Stored items
────────────────

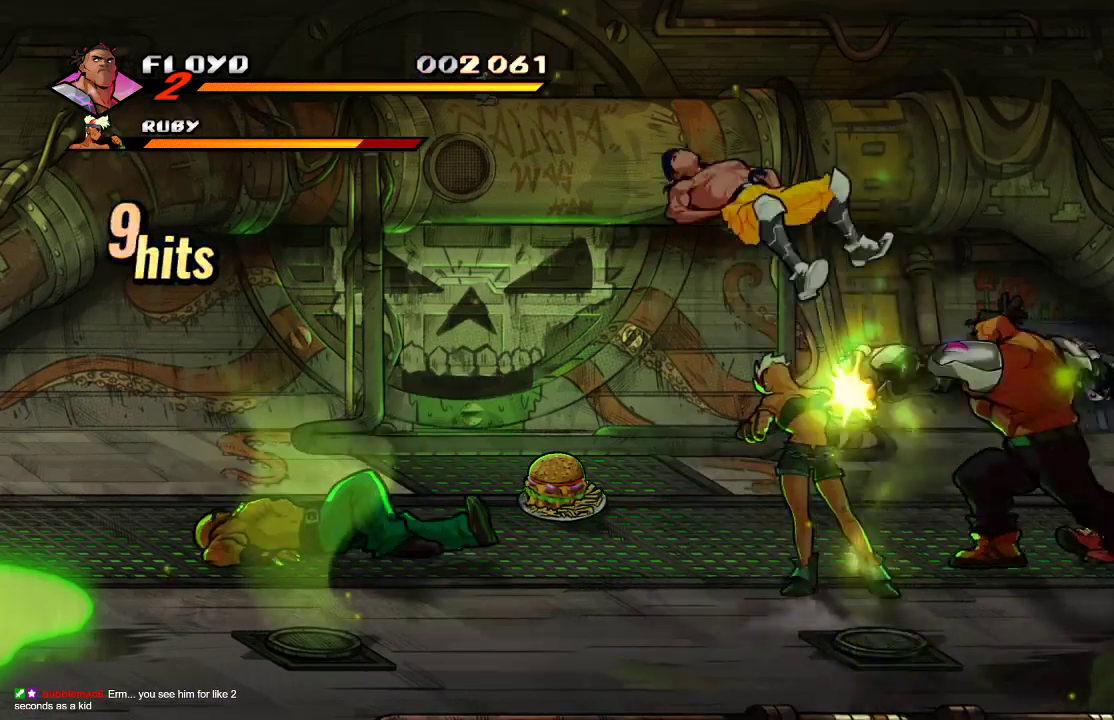
{"buttons": ["SQUARE"], "left_stick": "left", "right_stick": "center", "events": [[33, "SQUARE", "down"], [167, "SQUARE", "up"], [433, "SQUARE", "down"]]}
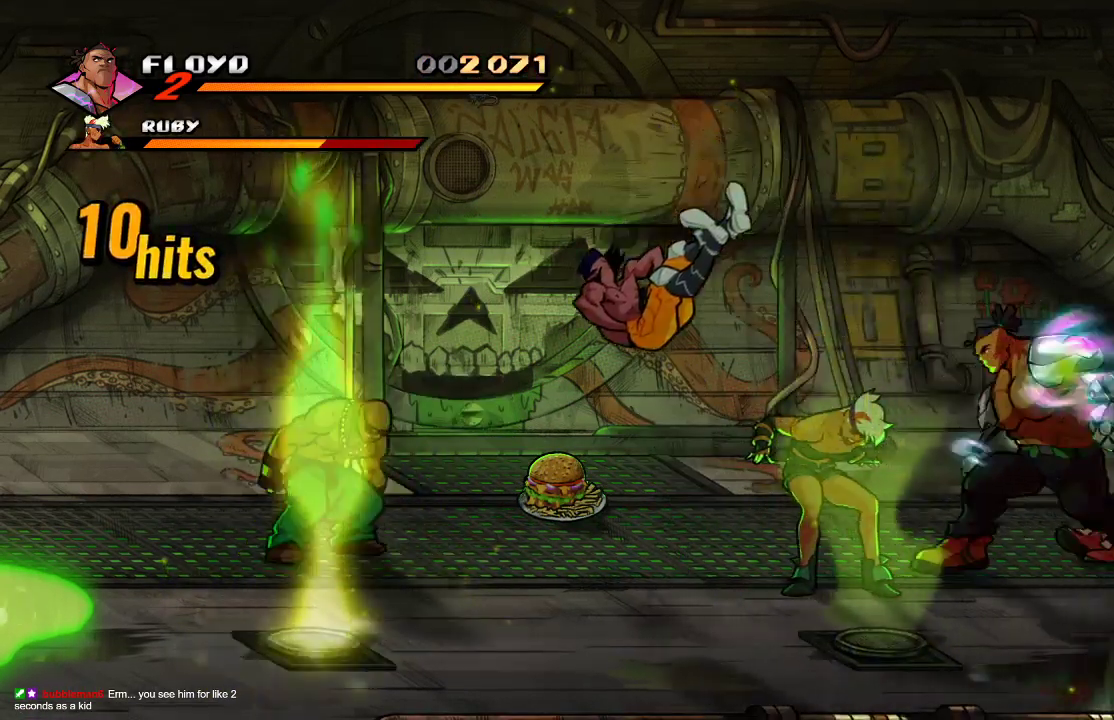
{"buttons": [], "left_stick": "center", "right_stick": "center", "events": [[33, "SQUARE", "up"], [233, "left_stick", "center"]]}
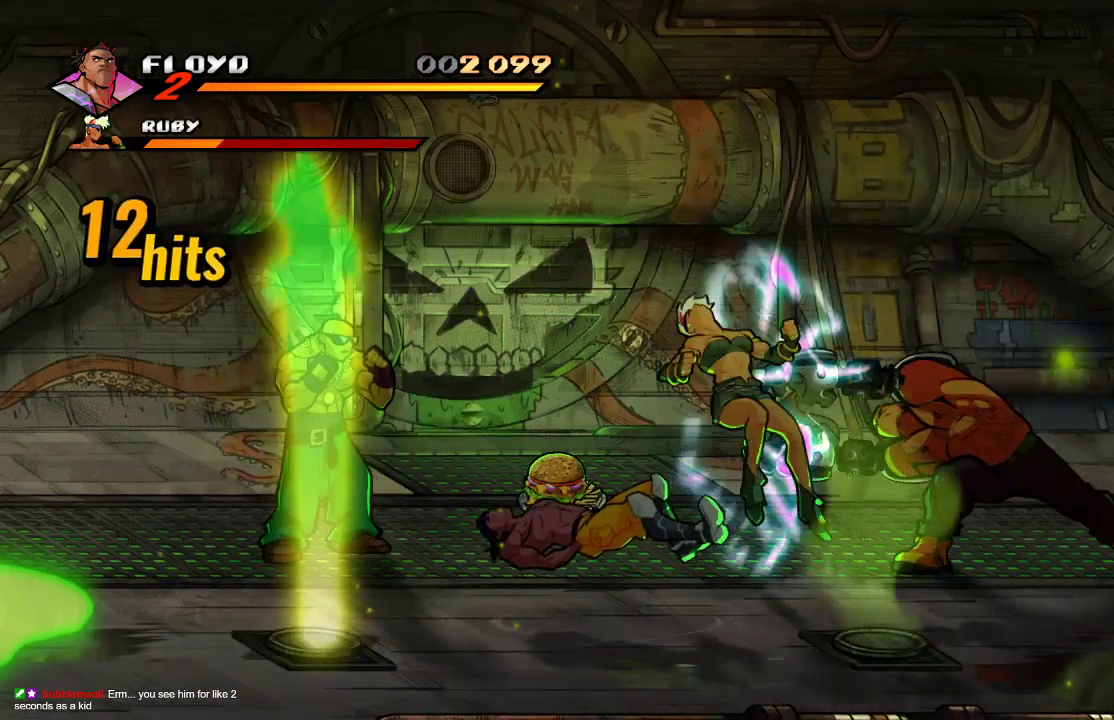
{"buttons": [], "left_stick": "left", "right_stick": "center", "events": [[367, "left_stick", "left"]]}
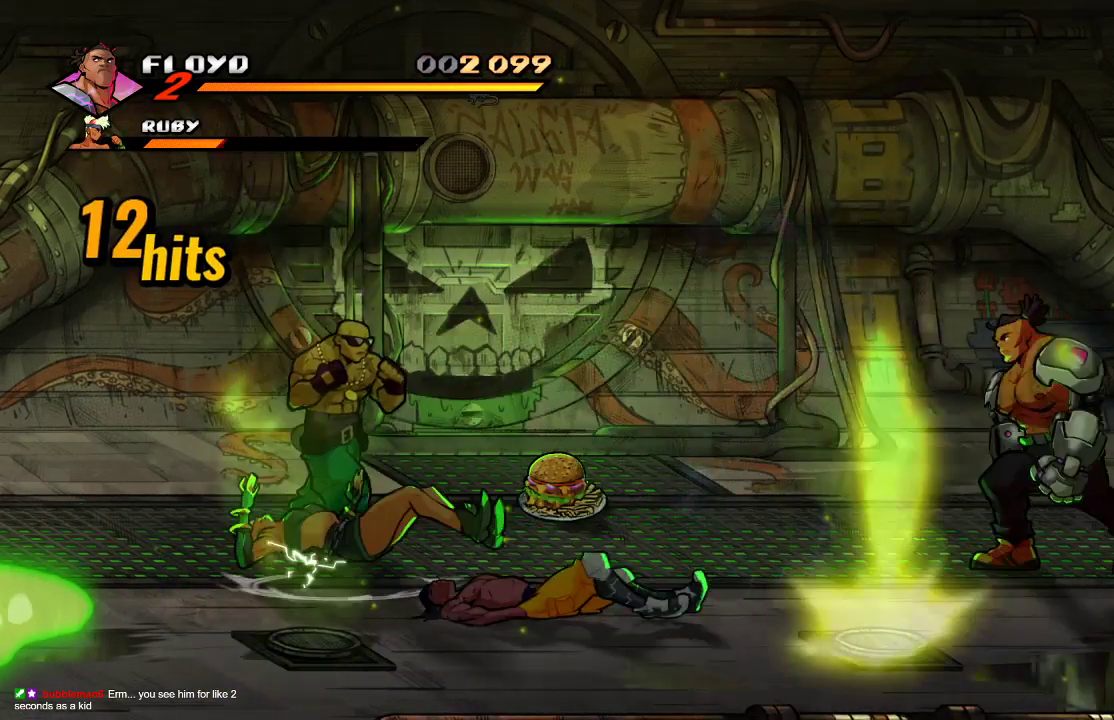
{"buttons": [], "left_stick": "left", "right_stick": "center", "events": []}
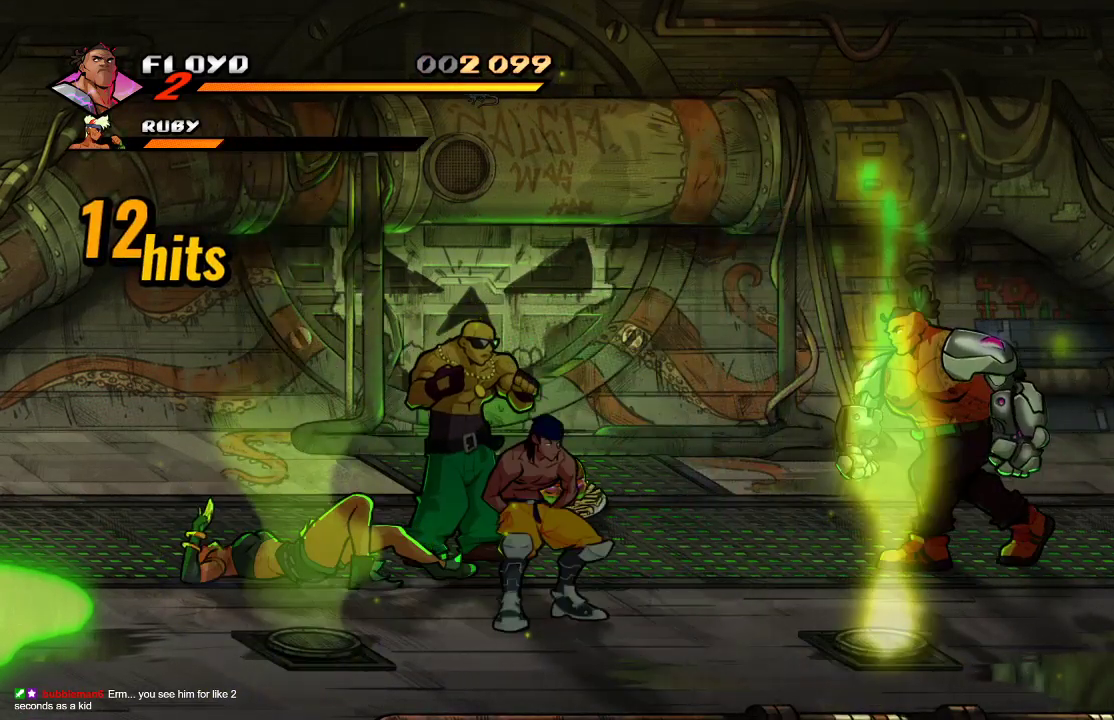
{"buttons": ["SQUARE"], "left_stick": "center", "right_stick": "center", "events": [[233, "CROSS", "down"], [400, "CROSS", "up"], [433, "left_stick", "center"], [500, "SQUARE", "down"]]}
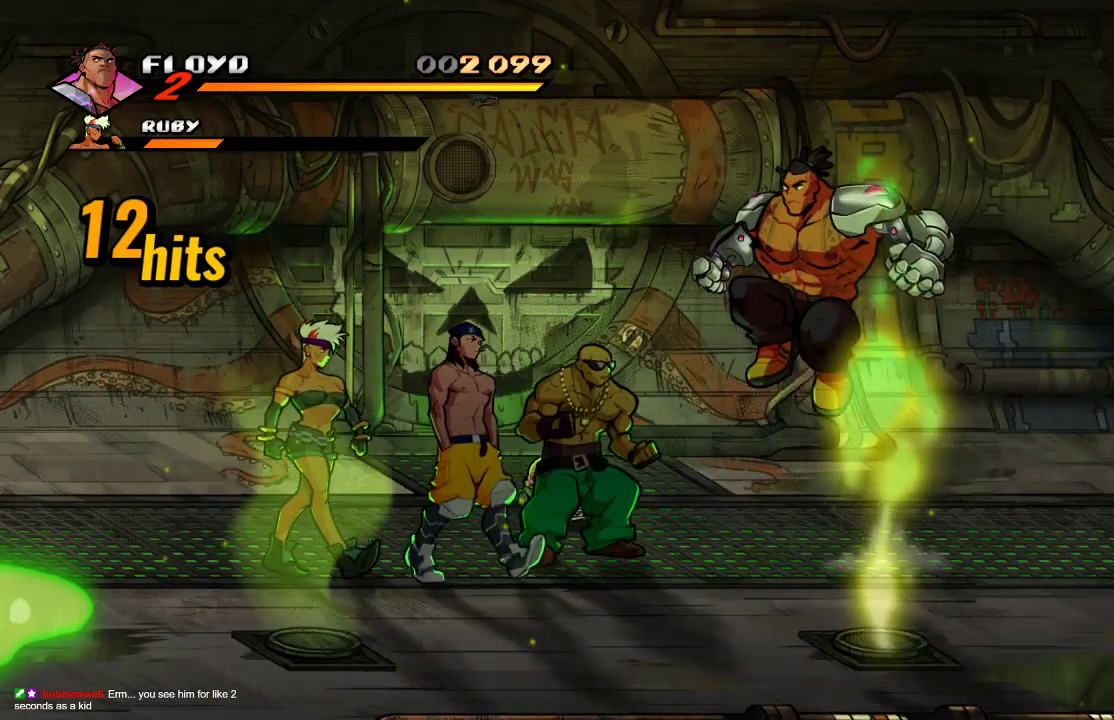
{"buttons": [], "left_stick": "center", "right_stick": "center", "events": [[67, "SQUARE", "up"], [133, "SQUARE", "down"], [200, "SQUARE", "up"], [267, "SQUARE", "down"], [333, "SQUARE", "up"], [433, "SQUARE", "down"], [467, "SQUARE", "up"]]}
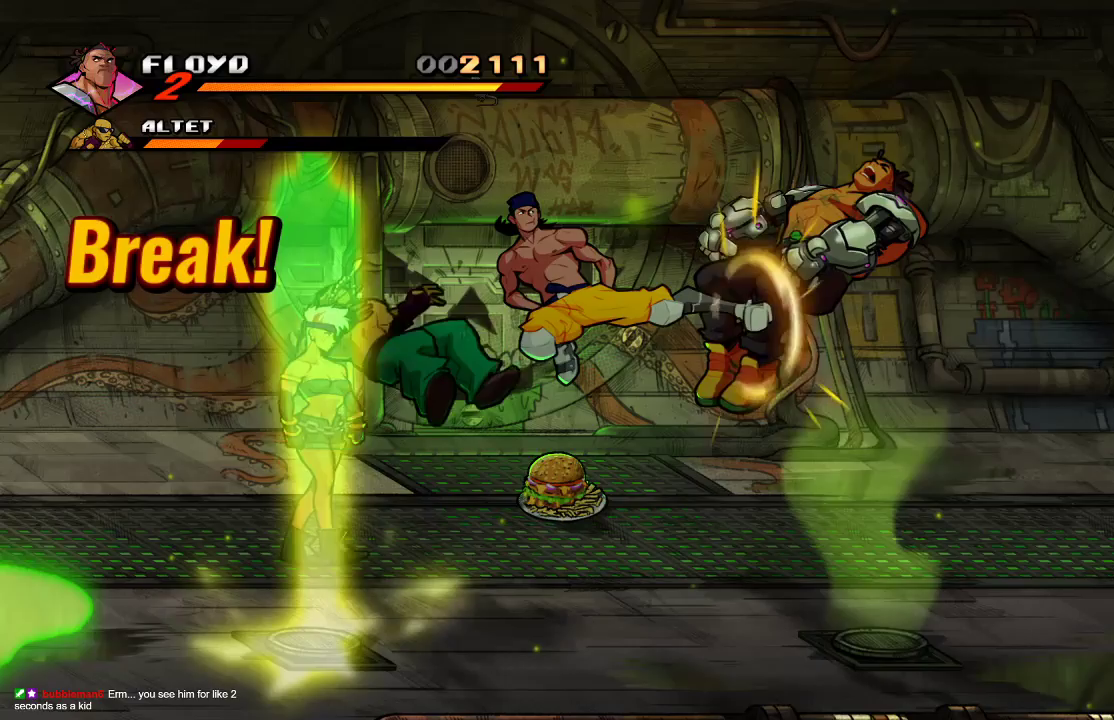
{"buttons": ["CROSS"], "left_stick": "left", "right_stick": "center", "events": [[33, "SQUARE", "down"], [100, "SQUARE", "up"], [133, "SQUARE", "down"], [200, "SQUARE", "up"], [400, "left_stick", "left"], [433, "CROSS", "down"]]}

────────────────

TASK GOAL »
Set the records down again exactly, with no pictures.

ANSWER BOX »
{"buttons": ["SQUARE"], "left_stick": "left", "right_stick": "center", "events": [[33, "SQUARE", "down"], [167, "SQUARE", "up"], [433, "SQUARE", "down"]]}
{"buttons": [], "left_stick": "center", "right_stick": "center", "events": [[33, "SQUARE", "up"], [233, "left_stick", "center"]]}
{"buttons": [], "left_stick": "left", "right_stick": "center", "events": [[367, "left_stick", "left"]]}
{"buttons": [], "left_stick": "left", "right_stick": "center", "events": []}
{"buttons": ["SQUARE"], "left_stick": "center", "right_stick": "center", "events": [[233, "CROSS", "down"], [400, "CROSS", "up"], [433, "left_stick", "center"], [500, "SQUARE", "down"]]}
{"buttons": [], "left_stick": "center", "right_stick": "center", "events": [[67, "SQUARE", "up"], [133, "SQUARE", "down"], [200, "SQUARE", "up"], [267, "SQUARE", "down"], [333, "SQUARE", "up"], [433, "SQUARE", "down"], [467, "SQUARE", "up"]]}
{"buttons": ["CROSS"], "left_stick": "left", "right_stick": "center", "events": [[33, "SQUARE", "down"], [100, "SQUARE", "up"], [133, "SQUARE", "down"], [200, "SQUARE", "up"], [400, "left_stick", "left"], [433, "CROSS", "down"]]}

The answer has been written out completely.